Optimizing Token Usage in OpenAI's JSON Mode with Stop Sequences
In our last blog post, you may have noticed we used stop
in our API request.
response = await client.chat.completions.create(
response_format={"type": "json_object"}, # Enforce JSON response
model="gpt-4o-2024-08-06", # Set model name
max_tokens=20, # Set an upper limit on token usage
stop=["rue", "alse"], # Early stopping conditions
messages=[
{
"role": "system",
"content": 'Fact check the user\'s message and answer in a JSON object that follows {"fact": boolean}.',
},
{"role": "user", "content": "SEZC means Special Economic Zone Company."},
],
temperature=0.0, # Use deterministic sampling
seed=31337, # Random seed for reproducibility
)
Script with stop
defined.
A good question to ask here, is why are we doing this? To understand, let's see the token usage when we don't use stop=["rue", "alse"]
.
response = await client.chat.completions.create(
response_format={"type": "json_object"}, # Enforce JSON response
model="gpt-4o-2024-08-06", # Set model name
max_tokens=20, # Set an upper limit on token usage
messages=[
{
"role": "system",
"content": 'Fact check the user\'s message and answer in a JSON object that follows {"fact": boolean}.',
},
{"role": "user", "content": "SEZC means Special Economic Zone Company."},
],
temperature=0.0, # Use deterministic sampling
seed=31337, # Random seed for reproducibility
)
print(response.usage.model_dump_json(indent=2)) # Print out the token usage
print(repr(response.choices[0].message.content)) # Print out the response
Script without stop
defined.
{
"completion_tokens": 5,
"prompt_tokens": 38,
"total_tokens": 43,
"completion_tokens_details": null,
"prompt_tokens_details": null
}
Token usage without stop
.
{"fact": true}
Response output without stop
.
Now, let's try adding back stop
to our request and see what changes.
{
"completion_tokens": 4,
"prompt_tokens": 38,
"total_tokens": 42,
"completion_tokens_details": null,
"prompt_tokens_details": null
}
Token usage with stop
.
{"fact": t
Response output with stop
.
Nice, we reduced our total output token usage by 20%, and we can still tell what the correct answer is! This might not seem like a lot for a simple example, but once you start scaling up, it adds up quickly. For example, if your framework is using 1 billion output tokens with gpt-4o-2024-08-06
per month, your bill would go from $10,000 to $8,000!

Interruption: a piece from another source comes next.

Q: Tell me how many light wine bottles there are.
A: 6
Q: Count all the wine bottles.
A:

As a bonus, we can actually recover the full last token, simply by enabling logprobs
.
response = await client.chat.completions.create(
response_format={"type": "json_object"}, # Enforce JSON response
model="gpt-4o-2024-08-06", # Set model name
max_tokens=20, # Set an upper limit on token usage
stop=["true", "false"], # Early stopping conditions
messages=[
{
"role": "system",
"content": 'Fact check the user\'s message and answer in a JSON object that follows {"fact": boolean}.',
},
{"role": "user", "content": "SEZC means Special Economic Zone Company."},
],
temperature=0.0, # Use deterministic sampling
seed=31337, # Random seed for reproducibility
logprobs=True, # Enable probability logging
)
Script with stop
and logprobs
defined.
{"fact": true
Response output with stop
and logprobs
defined.
Awesome! However, this is a bug as OpenAI's documentation is clear that the stop word should not be included in the response, and enabling logprobs
should not alter the content
. Oops.
That said, even after OpenAI fixes this bug, we can script our way out of this by using response.choices[0].logprobs.content
instead of response.choices[0].message.content
.
reconstructed_message_content = "" # the reconstructed message content
# iterate through the content logprobs of the response
for content_logprob in response.choices[0].logprobs.content:
reconstructed_message_content += content_logprob.token # append the token to the reconstructed message content
print(repr(reconstructed_message_content))
Script to reconstruct the message content using logprobs
.
{"fact": true
Response output with stop
and logprobs
defined, reconstructed using logprobs
.
Success! We recommend using the reconstruction method, as it should continue to work indefinitely.